第百話 やっと10年目

独立してから、やっと10年目になります。お蔭様で、何とか長い不況も乗り越えてこれました。
多くの方々に支えていただいたおかげだと思います。どうぞ、これからも宜しく御願い致します。

マリーナに係留される多くのヨット、それも係留されっぱなし。そういう状況は決して良いわけで
はありません。オーナーがまずはヨットを楽しむ事が基本で、それがあってこそ新規参入者が
増え、我々も潤う。全体が活気づく事になります。全体が活気づけば、マリーナも増えるでしょう
全体的にいろんな開発がなされ、便利になり、全体的に良い事です。その為にはオーナーが
今楽しむ事だと思います。

その為に、ヨットをもっと知っていただきたいと思います。そして、もうひとつは、オーナーには気軽
さをもって頂きたいという事です。世界一周したり、アメリカズカップなどのすごい偉業が耳目を集め
ますが、そんな事より、我々一般人がいかにヨットを楽しむかという方が遥かに大切です。
ですから、遠くを見るのも良いですが、もっと足元を見ていただきたい。目の前の湾内で、充分
に遊べるという事を知っていただきたい。桟橋から一歩踏み出せば、陸から離れ、そこは別の
世界になる。

いろんな便利装備も良いですが、その前にセーリングを楽しむという基本的でありながら、最大
のヨットの醍醐味を味わう事を考えていただきたいと思います。セールさえあれば、桟橋から少し
離れただけで、わずか2,3時間で、しびれるようなセーリングを誰でも体感できるのです。セーリ
ングを楽しむのに、遠い、近いは全く関係が無いのです。海さえあれば、どこでも良いのです。
舵に当る水の流れを感じとり、風を感じ、セーリングがピタッと納まる時、何とも言えない感覚が
全身を覆い尽くす。それをみんさんに味わって頂きたいと思います。

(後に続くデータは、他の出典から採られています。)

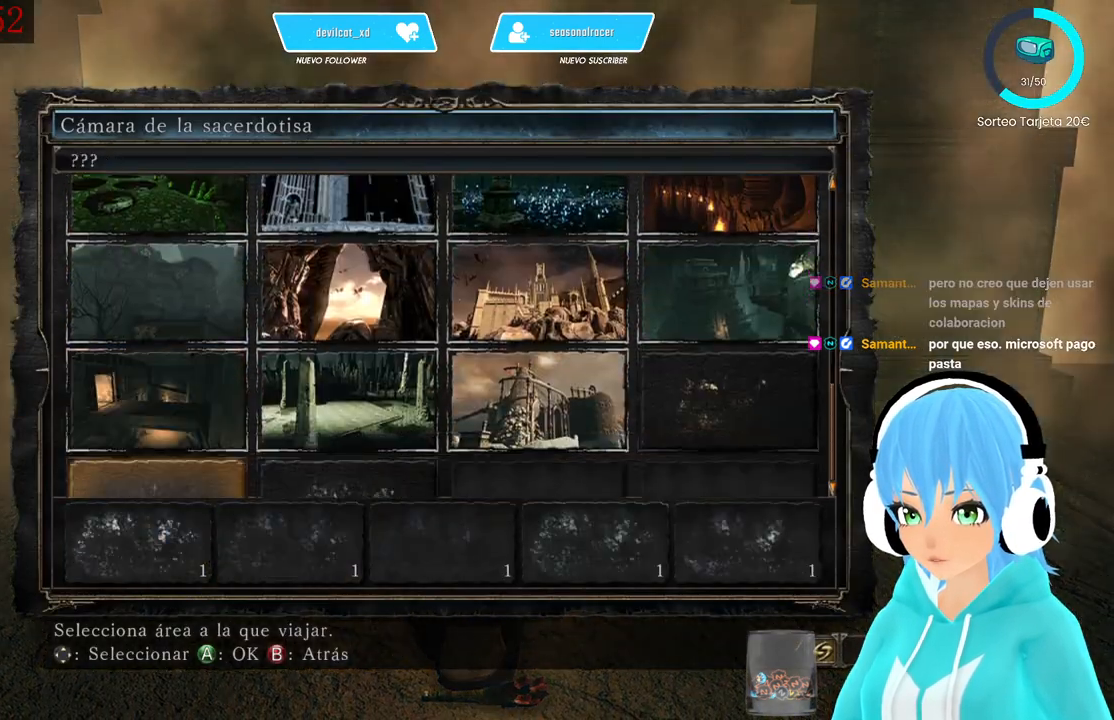
{"buttons": ["DPAD_RIGHT"], "left_stick": "center", "right_stick": "center", "events": [[83, "DPAD_DOWN", "up"], [500, "DPAD_RIGHT", "down"]]}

ヨットの大きさも関係無い、
自分の好きなヨットで、自由自在にセーリングを堪能する時、この時の為にヨットに乗るんだと思
います。全てはこの時の為にあると思います。

この時の為に、気に入ったデザインのヨットを、自分で磨き上げ、自分のヨットを知り、自分でヨット
を走らせる。こんな最高の遊びがあるだろうか。気軽にセーリングを楽しむ為に、ヨットのサイズを
自分で決める。自由自在に操る事、それがヨットが本当の自分の物となる事だと思います。
まさしく人馬一体ならず、人艇一体でしょうか。そうなると、自分でヨットを磨くだけでも楽しくなる。
ひとつトラブルを解消したり、故障したビルジポンプを交換したり、そういう事が楽しくなります。
ヨット全部を楽しむ事ができる。

ヨットは多くの仲間や家族達を乗せる事ができます。あの島に渡る事ができます。遠くにクルージ
ングに行く事ができます。キャビンで宴会もできるし、読書したり、お茶飲んだり、いろんな使い方
ができます。でも、その中心にいつでも近場で、自分一人でしびれるようなセーリングができると
いう事を据え置いてほしいと思います。これさえ忘れなければ、ヨットがあんなに放置されるように
はならないのではないかと思うのです。チークを磨きながら、あのセーリングの味が浮かんでくる
はずです。遠くに行かなくても、誰でも、その気になれば味わえる。ですから、シングルハンドの
デイセーリングが基本にあると思います。それに加えて、個人的な好みですが、クラシックな美しさ
は実に良いです。これはおまけですが、好きなヨットで、是非、自由自在にセーリングを堪能して頂
きたい。それが私の言いたい事の全てです。